Deep Ellum Noodle House Hosts Another Drag Brunch

Drag brunch at Monkey King Noodle Company
Drag brunch at Monkey King Noodle Company | Image by Andrew Norsworthy/Facebook

People from around North Texas gathered in Deep Ellum for another drag brunch this weekend.

Monkey King Noodle Company in Dallas hosted another iteration of its Drag Brunch VIP show on the afternoon of April 6. This 18 and up show recurs every weekend, and features drag queens such as host Emeka Bless.
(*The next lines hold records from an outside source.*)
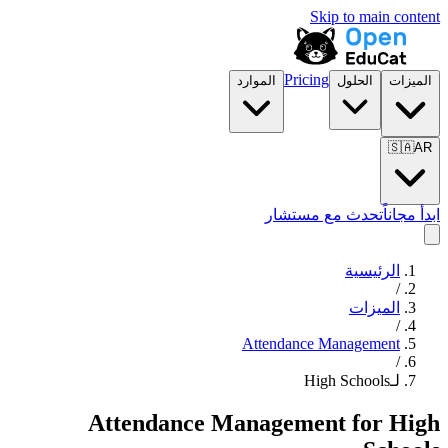
Skip to main content
Pricing
الميزات
الحلول
الموارد
🇸🇦
AR
ابدأ مجاناً
تحدث مع مستشار
الرئيسية
/
الميزات
/
Attendance Management
/
لـHigh Schools
Attendance Management
for
High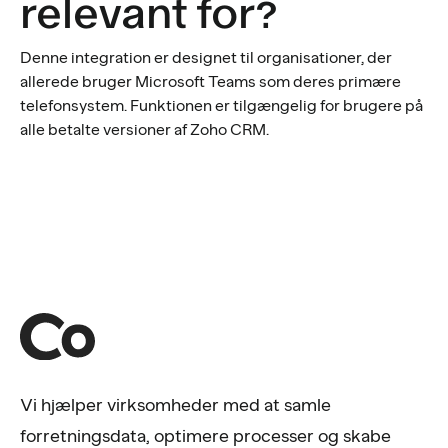
relevant for?
Denne integration er designet til organisationer, der
allerede bruger Microsoft Teams som deres primære
telefonsystem. Funktionen er tilgængelig for brugere på
alle betalte versioner af Zoho CRM.
Vi hjælper virksomheder med at samle
forretningsdata, optimere processer og skabe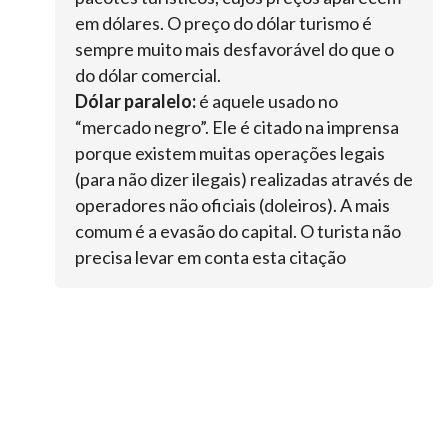
em dólares. O preço do dólar turismo é
sempre muito mais desfavorável do que o
do dólar comercial.
Dólar paralelo:
é aquele usado no
“mercado negro”. Ele é citado na imprensa
porque existem muitas operações legais
(para não dizer ilegais) realizadas através de
operadores não oficiais (doleiros). A mais
comum é a evasão do capital. O turista não
precisa levar em conta esta citação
As previously reported by The Dallas Express, drag shows that allow attendees of all ages drew a rebuke from some community members, who organized protests around the metroplex and other parts of Texas over the last couple of years. Some have also claimed that drag is inherently “derisive, divisive and demoralizing misogyny,” which is something West Texas A&M University president Walter Wendler said when he canceled a drag show on the campus in March 2023.

DX arrived at Monkey King Noodle Company, which is owned by Andrew Chen, at around 1 p.m. Patrons from across the metroplex, including Dallas and Flowermound, slowly trickled into the partially outdoor venue to be served lunch items from the Asian-inspired menu and alcoholic beverages and enjoy the drag performance.


The show began at about 1:40 p.m. Drag performers danced seductively in front of guests as the latter cheered and passed tips of varying amounts forward.

In between performances, guests were invited to participate in a twerking competition and rewarded with shots. Another competition involved guests faking orgasms while pretending to be Disney princesses.

One attendee was given a lapdance by a performer in celebration of the patron’s birthday.


DX caught up with Eric Saldana-Lopez, owner of the company that puts on the drag shows at Monkey King Noodle Company, and asked him whether he was misogynistic, considering the claims about drag made by people like Wendler.

Saldana-Lopez said that he himself was not misogynistic and that drag shows are meant to be fun entertainment.

Host Emeka Bless also said that she did not find drag performances misogynistic and that performances held at the venue were there for all community members to come to and enjoy.

“I feel like drag right now is very misunderstood, and if we keep on pushing forward and presenting it in a way that it should be presented. … Like, we are here for love and to entertain, and we’re doing good,” Bless told DX.